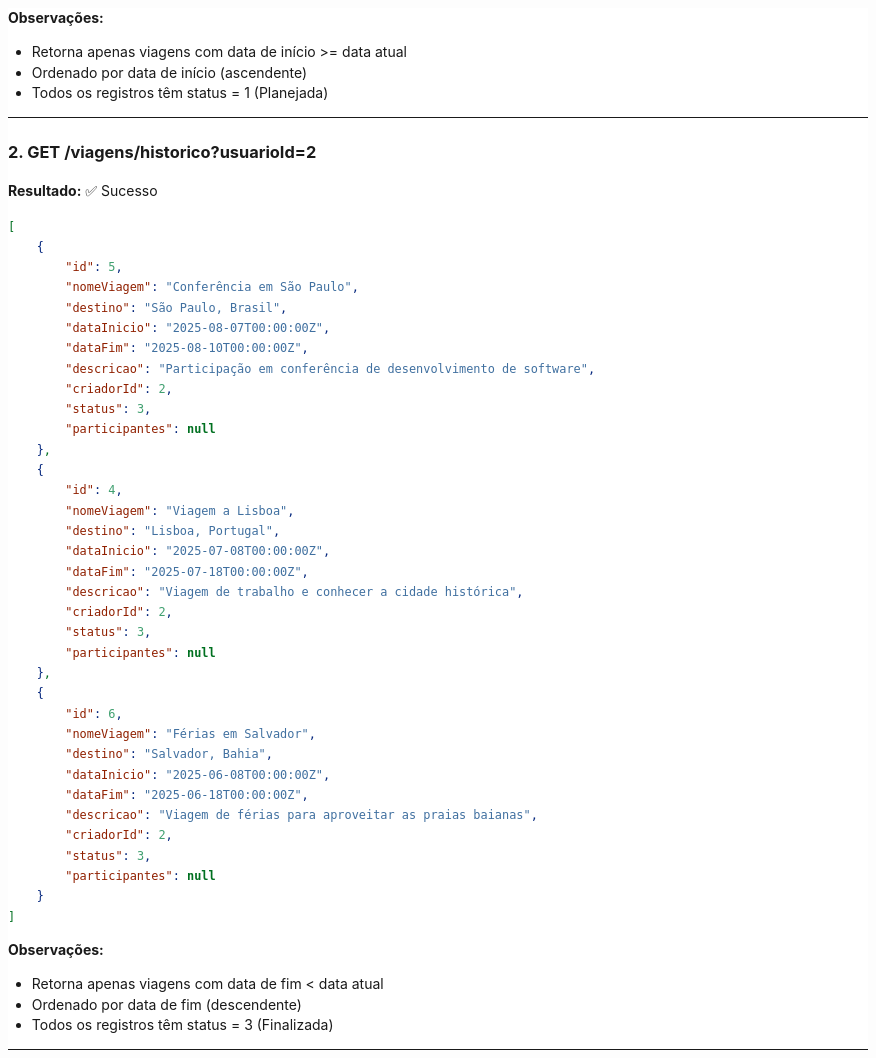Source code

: **Observações:**
- Retorna apenas viagens com data de início >= data atual
- Ordenado por data de início (ascendente)
- Todos os registros têm status = 1 (Planejada)

---

### 2. GET /viagens/historico?usuarioId=2

**Resultado:** ✅ Sucesso

```json
[
    {
        "id": 5,
        "nomeViagem": "Conferência em São Paulo",
        "destino": "São Paulo, Brasil",
        "dataInicio": "2025-08-07T00:00:00Z",
        "dataFim": "2025-08-10T00:00:00Z",
        "descricao": "Participação em conferência de desenvolvimento de software",
        "criadorId": 2,
        "status": 3,
        "participantes": null
    },
    {
        "id": 4,
        "nomeViagem": "Viagem a Lisboa",
        "destino": "Lisboa, Portugal",
        "dataInicio": "2025-07-08T00:00:00Z",
        "dataFim": "2025-07-18T00:00:00Z",
        "descricao": "Viagem de trabalho e conhecer a cidade histórica",
        "criadorId": 2,
        "status": 3,
        "participantes": null
    },
    {
        "id": 6,
        "nomeViagem": "Férias em Salvador",
        "destino": "Salvador, Bahia",
        "dataInicio": "2025-06-08T00:00:00Z",
        "dataFim": "2025-06-18T00:00:00Z",
        "descricao": "Viagem de férias para aproveitar as praias baianas",
        "criadorId": 2,
        "status": 3,
        "participantes": null
    }
]
```

**Observações:**
- Retorna apenas viagens com data de fim < data atual
- Ordenado por data de fim (descendente)
- Todos os registros têm status = 3 (Finalizada)

---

----------------

PROBLEM TO WORK ON: Wherever "descricao" appears in the listing, report the line it is on.

ANSWER TO THIS PROBLEM:
        "descricao": "Participação em conferência de desenvolvimento de software",
        "descricao": "Viagem de trabalho e conhecer a cidade histórica",
        "descricao": "Viagem de férias para aproveitar as praias baianas",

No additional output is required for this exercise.